La règle générale du style cursif est de simplifier la partie gauche du caractère et d’amplifier sa partie droite. Par exemple le radical 言 (げん, gen, “mot”, “remarque”) et 水偏(さんずい、sanzui, le radical de l’eau [qui ressemble à trois points lorsqu’il est sur le côté gauche d’un caractère pour symboliser son lien avec l’élément liquide, comme dans le caractère 江, qui signifie “détroit”, “baie”]) peuvent être écrits de la même façon comme cela est montré dans la figure 9. Ce qui ne veut pas dire que la partie droite d’un caractère écrit dans le style cursif est plus facile à lire que la partie gauche! Le problème devient encore plus complexe lorsque les caractères n’ont pas une symétrie verticale, mais c’est un sujet pour un autre article.

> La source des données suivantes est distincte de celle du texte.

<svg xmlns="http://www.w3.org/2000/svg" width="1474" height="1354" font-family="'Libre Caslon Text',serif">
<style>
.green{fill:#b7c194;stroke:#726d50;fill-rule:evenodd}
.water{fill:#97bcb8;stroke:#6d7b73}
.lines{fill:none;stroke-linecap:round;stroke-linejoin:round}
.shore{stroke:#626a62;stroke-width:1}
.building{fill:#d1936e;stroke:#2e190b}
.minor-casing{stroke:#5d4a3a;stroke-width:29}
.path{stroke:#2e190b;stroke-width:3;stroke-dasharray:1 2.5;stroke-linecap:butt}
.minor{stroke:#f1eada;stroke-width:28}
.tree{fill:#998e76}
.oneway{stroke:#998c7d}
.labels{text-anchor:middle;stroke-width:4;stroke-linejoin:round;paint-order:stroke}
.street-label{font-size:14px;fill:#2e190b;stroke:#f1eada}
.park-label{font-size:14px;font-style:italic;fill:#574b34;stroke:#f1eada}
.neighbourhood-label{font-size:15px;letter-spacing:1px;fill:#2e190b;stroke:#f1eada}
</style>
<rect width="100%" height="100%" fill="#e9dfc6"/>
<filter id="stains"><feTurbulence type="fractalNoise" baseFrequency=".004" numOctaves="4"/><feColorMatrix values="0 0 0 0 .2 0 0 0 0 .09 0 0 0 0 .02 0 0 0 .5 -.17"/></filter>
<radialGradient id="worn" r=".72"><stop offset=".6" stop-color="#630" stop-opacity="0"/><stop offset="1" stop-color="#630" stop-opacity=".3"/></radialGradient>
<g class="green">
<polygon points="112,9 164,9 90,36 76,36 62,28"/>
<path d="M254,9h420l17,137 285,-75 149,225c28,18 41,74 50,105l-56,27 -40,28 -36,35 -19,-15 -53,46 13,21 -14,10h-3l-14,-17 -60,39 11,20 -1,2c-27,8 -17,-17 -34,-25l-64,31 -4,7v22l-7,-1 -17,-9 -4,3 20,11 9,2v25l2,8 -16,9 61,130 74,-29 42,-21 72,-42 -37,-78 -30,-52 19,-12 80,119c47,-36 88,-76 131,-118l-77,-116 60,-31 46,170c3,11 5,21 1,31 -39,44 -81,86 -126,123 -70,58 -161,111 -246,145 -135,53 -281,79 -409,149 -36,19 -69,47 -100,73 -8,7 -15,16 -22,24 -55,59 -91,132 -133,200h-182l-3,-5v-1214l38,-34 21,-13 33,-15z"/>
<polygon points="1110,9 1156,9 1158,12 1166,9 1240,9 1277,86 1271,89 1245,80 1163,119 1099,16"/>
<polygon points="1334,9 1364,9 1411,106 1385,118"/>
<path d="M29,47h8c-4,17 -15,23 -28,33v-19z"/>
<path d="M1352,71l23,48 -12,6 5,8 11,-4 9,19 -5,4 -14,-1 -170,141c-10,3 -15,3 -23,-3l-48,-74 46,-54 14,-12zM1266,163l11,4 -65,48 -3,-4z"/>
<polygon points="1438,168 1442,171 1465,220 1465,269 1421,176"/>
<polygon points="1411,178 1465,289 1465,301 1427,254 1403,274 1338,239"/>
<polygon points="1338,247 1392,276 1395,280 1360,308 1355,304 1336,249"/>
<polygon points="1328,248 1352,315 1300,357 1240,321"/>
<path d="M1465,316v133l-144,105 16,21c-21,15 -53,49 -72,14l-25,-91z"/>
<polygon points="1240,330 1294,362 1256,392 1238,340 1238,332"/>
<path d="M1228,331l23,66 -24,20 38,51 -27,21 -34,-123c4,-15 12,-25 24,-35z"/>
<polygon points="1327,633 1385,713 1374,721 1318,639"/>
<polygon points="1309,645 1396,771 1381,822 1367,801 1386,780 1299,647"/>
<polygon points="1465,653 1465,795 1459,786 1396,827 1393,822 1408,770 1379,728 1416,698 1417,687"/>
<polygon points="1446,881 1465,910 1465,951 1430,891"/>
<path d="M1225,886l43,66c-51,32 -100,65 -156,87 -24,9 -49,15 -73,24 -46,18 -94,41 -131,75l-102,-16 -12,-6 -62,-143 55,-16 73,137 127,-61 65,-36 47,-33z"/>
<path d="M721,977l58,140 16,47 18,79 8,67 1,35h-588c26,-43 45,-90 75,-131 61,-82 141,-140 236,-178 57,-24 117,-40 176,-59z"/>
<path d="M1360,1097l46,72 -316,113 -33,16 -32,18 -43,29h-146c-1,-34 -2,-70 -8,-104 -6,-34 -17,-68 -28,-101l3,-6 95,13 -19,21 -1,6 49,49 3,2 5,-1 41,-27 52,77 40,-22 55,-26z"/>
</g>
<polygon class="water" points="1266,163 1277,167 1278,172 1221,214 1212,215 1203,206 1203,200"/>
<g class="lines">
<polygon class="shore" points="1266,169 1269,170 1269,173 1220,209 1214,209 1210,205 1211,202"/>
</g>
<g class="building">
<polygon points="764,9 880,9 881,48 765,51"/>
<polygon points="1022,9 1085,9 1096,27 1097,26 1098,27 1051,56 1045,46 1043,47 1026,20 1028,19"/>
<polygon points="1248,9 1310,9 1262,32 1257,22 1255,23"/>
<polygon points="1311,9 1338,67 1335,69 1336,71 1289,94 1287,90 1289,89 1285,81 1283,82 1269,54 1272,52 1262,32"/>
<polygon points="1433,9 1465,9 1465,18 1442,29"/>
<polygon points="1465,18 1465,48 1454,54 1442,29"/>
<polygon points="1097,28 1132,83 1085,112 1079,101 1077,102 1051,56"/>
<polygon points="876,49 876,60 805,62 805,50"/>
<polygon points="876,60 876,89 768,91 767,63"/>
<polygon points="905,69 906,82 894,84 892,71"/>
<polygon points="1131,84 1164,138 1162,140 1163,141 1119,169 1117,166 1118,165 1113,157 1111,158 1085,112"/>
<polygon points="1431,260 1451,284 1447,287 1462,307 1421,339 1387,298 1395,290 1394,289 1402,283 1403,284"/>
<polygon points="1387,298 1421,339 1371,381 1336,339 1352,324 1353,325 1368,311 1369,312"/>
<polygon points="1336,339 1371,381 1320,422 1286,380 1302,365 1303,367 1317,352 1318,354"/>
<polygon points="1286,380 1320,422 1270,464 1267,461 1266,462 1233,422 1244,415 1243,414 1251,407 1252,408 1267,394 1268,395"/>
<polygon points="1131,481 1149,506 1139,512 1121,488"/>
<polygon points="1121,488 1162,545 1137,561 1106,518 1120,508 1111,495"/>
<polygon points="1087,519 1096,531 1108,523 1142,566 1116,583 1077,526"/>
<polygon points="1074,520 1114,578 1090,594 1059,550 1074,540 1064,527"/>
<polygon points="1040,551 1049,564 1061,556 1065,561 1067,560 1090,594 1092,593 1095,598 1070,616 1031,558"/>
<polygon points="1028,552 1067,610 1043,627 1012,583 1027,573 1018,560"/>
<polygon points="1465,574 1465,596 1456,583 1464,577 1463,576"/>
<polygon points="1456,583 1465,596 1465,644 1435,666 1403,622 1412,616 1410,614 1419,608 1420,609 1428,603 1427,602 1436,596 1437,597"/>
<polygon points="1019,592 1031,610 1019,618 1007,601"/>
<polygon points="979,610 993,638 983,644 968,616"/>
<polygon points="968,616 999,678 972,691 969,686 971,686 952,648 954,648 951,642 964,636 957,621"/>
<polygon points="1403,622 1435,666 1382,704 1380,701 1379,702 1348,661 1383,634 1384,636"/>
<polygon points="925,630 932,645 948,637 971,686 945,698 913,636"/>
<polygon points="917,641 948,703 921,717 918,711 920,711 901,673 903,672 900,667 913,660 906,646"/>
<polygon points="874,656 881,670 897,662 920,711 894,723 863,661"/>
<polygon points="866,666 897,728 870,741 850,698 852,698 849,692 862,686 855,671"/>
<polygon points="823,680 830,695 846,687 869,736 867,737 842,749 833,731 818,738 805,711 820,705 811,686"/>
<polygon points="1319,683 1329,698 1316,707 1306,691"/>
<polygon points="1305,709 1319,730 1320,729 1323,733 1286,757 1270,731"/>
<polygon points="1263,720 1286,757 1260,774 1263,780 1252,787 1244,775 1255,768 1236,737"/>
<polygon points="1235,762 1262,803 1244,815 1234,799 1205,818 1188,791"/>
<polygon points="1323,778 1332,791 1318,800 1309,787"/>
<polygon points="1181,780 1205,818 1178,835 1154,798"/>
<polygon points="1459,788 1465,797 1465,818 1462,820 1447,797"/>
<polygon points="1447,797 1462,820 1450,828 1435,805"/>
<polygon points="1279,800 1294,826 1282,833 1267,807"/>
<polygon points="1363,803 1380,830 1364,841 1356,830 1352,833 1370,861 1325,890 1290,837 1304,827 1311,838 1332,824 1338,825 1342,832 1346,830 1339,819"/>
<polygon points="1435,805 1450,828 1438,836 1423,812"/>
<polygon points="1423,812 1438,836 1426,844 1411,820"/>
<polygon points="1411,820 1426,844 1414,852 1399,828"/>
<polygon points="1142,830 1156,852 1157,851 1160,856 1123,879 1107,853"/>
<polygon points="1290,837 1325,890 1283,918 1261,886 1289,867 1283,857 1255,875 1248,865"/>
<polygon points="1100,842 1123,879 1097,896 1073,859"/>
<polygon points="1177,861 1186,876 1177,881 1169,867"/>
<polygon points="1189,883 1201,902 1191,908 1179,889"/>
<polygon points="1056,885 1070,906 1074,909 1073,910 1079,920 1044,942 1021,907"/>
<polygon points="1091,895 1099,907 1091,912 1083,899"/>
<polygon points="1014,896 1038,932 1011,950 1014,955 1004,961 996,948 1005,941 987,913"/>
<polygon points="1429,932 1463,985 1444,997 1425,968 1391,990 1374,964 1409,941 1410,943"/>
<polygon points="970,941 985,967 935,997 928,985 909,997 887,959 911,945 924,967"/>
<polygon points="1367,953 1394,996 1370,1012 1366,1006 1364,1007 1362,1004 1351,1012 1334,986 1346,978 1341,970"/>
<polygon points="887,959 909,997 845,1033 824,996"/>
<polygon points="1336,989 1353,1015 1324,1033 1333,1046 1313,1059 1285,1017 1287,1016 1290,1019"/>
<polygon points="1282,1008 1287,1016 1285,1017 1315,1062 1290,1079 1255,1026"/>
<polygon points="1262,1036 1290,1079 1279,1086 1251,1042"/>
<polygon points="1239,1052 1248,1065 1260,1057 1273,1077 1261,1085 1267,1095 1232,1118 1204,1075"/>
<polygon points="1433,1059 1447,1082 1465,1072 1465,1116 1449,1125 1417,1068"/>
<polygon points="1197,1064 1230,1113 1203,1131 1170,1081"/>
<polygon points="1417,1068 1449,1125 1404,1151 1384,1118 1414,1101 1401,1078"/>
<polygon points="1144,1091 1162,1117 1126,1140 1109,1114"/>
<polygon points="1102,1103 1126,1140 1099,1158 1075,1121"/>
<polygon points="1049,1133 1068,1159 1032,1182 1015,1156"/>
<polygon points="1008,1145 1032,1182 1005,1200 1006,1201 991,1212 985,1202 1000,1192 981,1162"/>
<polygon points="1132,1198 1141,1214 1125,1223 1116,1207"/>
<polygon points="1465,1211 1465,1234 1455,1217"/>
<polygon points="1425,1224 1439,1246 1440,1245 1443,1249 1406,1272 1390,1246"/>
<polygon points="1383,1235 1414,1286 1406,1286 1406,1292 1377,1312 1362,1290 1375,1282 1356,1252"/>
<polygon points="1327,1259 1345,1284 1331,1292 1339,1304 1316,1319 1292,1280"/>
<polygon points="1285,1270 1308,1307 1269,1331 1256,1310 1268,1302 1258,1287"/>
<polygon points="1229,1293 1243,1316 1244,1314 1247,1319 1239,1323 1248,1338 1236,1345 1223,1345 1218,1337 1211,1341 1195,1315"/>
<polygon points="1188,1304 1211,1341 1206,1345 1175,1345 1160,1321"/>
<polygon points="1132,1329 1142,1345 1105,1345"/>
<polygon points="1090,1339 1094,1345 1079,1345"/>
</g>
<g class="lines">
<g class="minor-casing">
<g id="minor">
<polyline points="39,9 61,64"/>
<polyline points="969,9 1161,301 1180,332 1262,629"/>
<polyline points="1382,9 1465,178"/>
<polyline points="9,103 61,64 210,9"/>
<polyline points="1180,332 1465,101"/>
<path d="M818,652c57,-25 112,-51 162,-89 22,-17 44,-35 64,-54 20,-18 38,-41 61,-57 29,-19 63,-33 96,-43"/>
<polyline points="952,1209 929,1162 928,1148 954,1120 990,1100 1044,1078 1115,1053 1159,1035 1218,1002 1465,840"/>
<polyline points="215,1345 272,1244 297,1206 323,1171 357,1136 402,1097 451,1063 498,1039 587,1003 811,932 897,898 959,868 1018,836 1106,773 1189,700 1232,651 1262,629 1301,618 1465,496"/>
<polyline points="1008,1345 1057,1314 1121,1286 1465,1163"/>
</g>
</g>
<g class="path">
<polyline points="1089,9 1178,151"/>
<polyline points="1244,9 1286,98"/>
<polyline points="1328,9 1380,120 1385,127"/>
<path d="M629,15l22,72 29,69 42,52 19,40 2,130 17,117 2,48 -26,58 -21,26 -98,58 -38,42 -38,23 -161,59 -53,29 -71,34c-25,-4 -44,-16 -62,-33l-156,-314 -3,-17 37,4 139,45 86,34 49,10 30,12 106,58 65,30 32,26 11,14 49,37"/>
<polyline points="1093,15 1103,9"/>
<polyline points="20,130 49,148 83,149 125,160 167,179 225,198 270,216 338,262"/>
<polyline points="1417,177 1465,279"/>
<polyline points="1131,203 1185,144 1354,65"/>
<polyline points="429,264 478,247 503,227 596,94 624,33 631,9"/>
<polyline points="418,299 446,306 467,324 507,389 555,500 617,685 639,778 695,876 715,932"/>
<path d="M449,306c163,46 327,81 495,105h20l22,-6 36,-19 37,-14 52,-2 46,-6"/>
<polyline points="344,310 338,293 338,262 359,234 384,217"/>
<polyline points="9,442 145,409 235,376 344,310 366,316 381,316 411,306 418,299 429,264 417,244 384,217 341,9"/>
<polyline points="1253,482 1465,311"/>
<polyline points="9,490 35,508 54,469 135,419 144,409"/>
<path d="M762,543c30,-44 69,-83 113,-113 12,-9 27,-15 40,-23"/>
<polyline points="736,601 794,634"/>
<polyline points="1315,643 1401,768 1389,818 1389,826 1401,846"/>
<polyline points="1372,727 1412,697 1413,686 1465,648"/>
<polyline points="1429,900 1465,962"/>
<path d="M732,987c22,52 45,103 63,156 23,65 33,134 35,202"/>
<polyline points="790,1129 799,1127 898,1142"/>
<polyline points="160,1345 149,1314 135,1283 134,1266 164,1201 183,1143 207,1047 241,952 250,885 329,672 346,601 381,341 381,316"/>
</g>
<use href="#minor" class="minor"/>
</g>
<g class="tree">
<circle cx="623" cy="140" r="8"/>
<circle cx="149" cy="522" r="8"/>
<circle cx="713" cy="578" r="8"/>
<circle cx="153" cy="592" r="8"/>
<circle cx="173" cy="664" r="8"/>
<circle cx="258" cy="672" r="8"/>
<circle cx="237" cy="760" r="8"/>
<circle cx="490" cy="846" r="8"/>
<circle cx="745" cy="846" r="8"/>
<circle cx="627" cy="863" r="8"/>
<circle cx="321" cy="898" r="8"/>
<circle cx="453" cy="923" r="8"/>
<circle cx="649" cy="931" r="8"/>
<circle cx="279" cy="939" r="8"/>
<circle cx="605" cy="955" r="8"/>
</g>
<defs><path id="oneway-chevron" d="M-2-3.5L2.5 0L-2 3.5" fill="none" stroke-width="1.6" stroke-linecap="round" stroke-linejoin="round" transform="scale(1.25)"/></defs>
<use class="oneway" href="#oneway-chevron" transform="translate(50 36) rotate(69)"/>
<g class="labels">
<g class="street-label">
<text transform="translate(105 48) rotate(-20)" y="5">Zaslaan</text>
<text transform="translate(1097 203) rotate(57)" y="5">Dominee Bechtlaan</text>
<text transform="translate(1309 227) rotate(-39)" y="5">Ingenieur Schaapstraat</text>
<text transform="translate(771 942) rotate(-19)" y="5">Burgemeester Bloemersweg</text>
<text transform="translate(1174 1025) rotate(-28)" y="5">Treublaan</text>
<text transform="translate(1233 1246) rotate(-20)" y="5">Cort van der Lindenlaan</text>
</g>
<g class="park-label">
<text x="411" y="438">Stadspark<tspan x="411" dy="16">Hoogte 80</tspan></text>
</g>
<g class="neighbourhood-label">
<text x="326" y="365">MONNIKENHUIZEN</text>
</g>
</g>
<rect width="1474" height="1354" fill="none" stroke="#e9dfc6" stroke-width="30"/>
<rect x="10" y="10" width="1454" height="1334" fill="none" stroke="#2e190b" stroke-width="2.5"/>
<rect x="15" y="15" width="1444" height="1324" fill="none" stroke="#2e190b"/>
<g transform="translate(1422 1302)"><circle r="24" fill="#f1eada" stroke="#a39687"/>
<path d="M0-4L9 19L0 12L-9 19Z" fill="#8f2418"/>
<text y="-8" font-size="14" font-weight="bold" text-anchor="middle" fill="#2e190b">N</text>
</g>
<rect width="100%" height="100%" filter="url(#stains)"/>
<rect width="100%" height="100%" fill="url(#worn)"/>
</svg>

En ce qui concerne le style cursif, écrire sans connaître au préalable l’ordre des traits amène à créer des caractères illisibles. La signification d’un caractère en style cursif est plus une question d’intuition que de lecture (ce qui est aussi le cas lorsqu’on l’écrit) et puisqu’un ordre de traits incorrects déforme le gyôki, le texte devient impossible à déchiffrer. Remarquez la logique et en même temps la grâce du caractère 生 (せい, sei, la vie) dans sa forme cursive. J’ai écrit la forme standard et la forme cursive pour comparaison.
3. Apprendre les kanjis et l’ordre des traits
Presque tous les dictionnaires que vous pouvez acheter proposent plusieurs classifications de caractères. Certaines sont basées sur le nombre de traits ou sur la composition du caractère (vertical, horizontal, enclot, de haut en bas…). Connaître l’ordre des traits vous aidera au minimum à trouver un caractère que vous ne connaissez pas encore. Mais cela vous aidera également à apprendre les kanjis plus rapidement. Il est plus facile de mémoriser quelque chose que l’on comprend, plutôt que d’essayer de s’en souvenir sans réfléchir. En gardant cela à l’esprit, sachez tout de même que l’ordre des traits peut être différent selon que vous preniez un dictionnaire japonais, chinois ou taïwanais, et certains caractères peuvent même avoir plusieurs ordres corrects (comme le caractère 必 (ひつ, hitsu, “certain”).
Note : les calligraphies écrites pour cet article sont des petits formats; les caractères originaux n’excèdent pas 2,5 cm de hauteur. Les images ont été agrandies lors de leur numérisation ce qui fait que les couleurs et les traits peuvent donner l’impression d’être déformés. Les calligraphies petit format sont plus pratiques pour montrer les détails et pour être utilisées à des fins pédagogiques.